Kay has always been attracted by the divine beauty of nature, creating works using such motifs as plants, landscapes, planets and other natural phenomena which has amazed people and which, at the same time, might make them feel humble, spiritual and possibly scared. In 2020 and 2021, Kay was away from her usual artistic base in Brisbane due to the Covid 19 pandemic and responded to an unexpectedly protracted stay in her birthplace, Tokyo. Exploration and experimentation are two words that best describe Kay’s activities during the 21- month period when she initiated a self-directed artist-in-residence in Tokyo. Here she investigated the natural world of the area where she stayed and pushed boundaries to express her experience and emotion.

 

She returned to Australia in late 2021 to resume her activities in Brisbane. Kay says on her stay in Tokyo, “I regularly visited the small woodland located near me, and humbly, gently, quietly, calmly, patiently, used all my senses to feel what was there and what was going on around me. When I felt something strongly and felt the urge to document it, I began creating. When I did so, I was thinking ‘How long I or we humans on this planet would be able to stay like this.’"

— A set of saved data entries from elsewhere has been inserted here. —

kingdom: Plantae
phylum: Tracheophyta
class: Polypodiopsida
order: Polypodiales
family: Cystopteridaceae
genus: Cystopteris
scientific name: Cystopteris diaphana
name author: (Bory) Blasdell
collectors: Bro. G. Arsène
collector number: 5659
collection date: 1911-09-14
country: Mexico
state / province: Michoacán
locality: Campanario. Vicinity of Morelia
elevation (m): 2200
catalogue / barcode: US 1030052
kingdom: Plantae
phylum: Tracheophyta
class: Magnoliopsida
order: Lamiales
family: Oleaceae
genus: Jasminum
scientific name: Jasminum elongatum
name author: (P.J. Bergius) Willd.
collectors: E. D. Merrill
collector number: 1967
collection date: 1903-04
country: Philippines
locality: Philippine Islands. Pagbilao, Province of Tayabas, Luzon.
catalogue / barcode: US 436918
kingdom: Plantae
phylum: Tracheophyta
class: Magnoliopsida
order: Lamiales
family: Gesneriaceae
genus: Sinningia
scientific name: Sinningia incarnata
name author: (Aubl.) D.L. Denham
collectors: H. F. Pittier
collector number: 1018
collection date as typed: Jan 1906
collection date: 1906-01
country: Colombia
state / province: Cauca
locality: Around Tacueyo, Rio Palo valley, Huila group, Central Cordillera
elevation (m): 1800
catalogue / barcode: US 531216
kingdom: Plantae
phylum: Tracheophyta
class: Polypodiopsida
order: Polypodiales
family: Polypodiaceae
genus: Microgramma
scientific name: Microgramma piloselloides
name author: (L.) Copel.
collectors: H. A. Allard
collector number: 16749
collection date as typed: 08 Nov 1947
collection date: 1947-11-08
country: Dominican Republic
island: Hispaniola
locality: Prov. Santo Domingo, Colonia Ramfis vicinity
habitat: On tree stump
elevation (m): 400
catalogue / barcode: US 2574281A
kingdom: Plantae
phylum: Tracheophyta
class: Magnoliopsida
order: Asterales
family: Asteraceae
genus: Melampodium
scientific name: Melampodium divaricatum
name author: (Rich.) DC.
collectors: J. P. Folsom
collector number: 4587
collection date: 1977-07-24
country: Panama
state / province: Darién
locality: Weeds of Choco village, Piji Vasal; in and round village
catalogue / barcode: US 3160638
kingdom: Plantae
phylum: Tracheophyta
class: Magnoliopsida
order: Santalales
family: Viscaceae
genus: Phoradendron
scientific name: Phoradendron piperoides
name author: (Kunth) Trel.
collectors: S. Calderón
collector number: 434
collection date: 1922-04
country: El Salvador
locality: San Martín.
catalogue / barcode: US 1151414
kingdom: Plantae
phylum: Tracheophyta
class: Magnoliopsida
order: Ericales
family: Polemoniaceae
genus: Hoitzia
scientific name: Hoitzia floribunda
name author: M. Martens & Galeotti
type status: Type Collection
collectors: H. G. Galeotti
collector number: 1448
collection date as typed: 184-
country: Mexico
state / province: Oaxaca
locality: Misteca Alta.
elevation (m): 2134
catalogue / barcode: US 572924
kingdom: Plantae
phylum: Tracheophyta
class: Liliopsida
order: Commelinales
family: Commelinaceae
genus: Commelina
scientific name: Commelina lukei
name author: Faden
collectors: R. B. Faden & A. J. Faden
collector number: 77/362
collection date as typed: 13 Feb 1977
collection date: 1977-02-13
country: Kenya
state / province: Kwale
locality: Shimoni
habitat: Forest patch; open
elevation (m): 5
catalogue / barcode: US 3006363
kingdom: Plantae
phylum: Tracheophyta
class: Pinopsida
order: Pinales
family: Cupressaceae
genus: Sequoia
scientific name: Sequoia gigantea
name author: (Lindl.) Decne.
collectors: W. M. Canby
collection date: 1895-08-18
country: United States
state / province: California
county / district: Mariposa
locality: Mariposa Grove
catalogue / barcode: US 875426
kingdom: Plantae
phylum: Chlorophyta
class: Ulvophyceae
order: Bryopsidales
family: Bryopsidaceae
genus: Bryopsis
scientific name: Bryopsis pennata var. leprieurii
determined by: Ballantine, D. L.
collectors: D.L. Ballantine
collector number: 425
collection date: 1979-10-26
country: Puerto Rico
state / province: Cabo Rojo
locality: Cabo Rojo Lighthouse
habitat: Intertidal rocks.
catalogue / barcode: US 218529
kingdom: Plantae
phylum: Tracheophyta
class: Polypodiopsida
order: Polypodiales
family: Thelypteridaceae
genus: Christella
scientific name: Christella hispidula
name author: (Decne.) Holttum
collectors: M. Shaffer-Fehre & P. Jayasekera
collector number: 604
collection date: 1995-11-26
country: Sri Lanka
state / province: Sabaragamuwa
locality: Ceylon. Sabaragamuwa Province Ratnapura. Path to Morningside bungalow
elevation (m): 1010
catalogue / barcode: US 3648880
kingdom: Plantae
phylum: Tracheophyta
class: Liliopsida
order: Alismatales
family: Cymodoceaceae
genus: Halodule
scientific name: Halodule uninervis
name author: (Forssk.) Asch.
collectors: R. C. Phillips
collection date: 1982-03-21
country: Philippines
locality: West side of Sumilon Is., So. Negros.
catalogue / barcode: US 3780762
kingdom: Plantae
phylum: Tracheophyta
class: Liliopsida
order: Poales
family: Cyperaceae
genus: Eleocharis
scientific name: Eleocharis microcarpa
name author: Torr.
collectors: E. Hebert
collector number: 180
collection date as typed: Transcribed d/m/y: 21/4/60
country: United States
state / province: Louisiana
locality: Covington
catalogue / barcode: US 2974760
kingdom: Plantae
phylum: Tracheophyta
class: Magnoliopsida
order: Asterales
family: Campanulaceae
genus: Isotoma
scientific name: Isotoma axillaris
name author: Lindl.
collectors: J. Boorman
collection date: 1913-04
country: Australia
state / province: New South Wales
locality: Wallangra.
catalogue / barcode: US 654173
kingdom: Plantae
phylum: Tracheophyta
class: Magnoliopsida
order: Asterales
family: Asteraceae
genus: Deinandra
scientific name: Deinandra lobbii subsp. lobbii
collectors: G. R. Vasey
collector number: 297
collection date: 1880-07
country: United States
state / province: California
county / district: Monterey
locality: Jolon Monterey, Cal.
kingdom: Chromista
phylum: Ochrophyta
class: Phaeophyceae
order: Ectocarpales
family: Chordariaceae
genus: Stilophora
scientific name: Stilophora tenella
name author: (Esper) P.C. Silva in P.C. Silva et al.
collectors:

Kay Watanabe, Forest Dreaming, 2021

Woodblock and linocut print on Japanese paper 

63 cm x 42.5 cm

 

Forest Dreaming  is a selected finalist at the InkFest international print award by InkMasters in Cairns in 2021

Kay Watanabe_In the woods thinking- triptych - Japanese Mokuhanga woodblock prints - 19x17

Kay Watanabe, In the woods, thinking, triptych, 2020

Japanese mokuhanga woodblock prints on Japanese paper 

30 cm x 21 cm each print or 30 cm x 63 cm for the triptych

The triptych is a finalist at the "Sumi-Fusion: 2021 International Mokuhanga Exhibition" in Nara, Japan.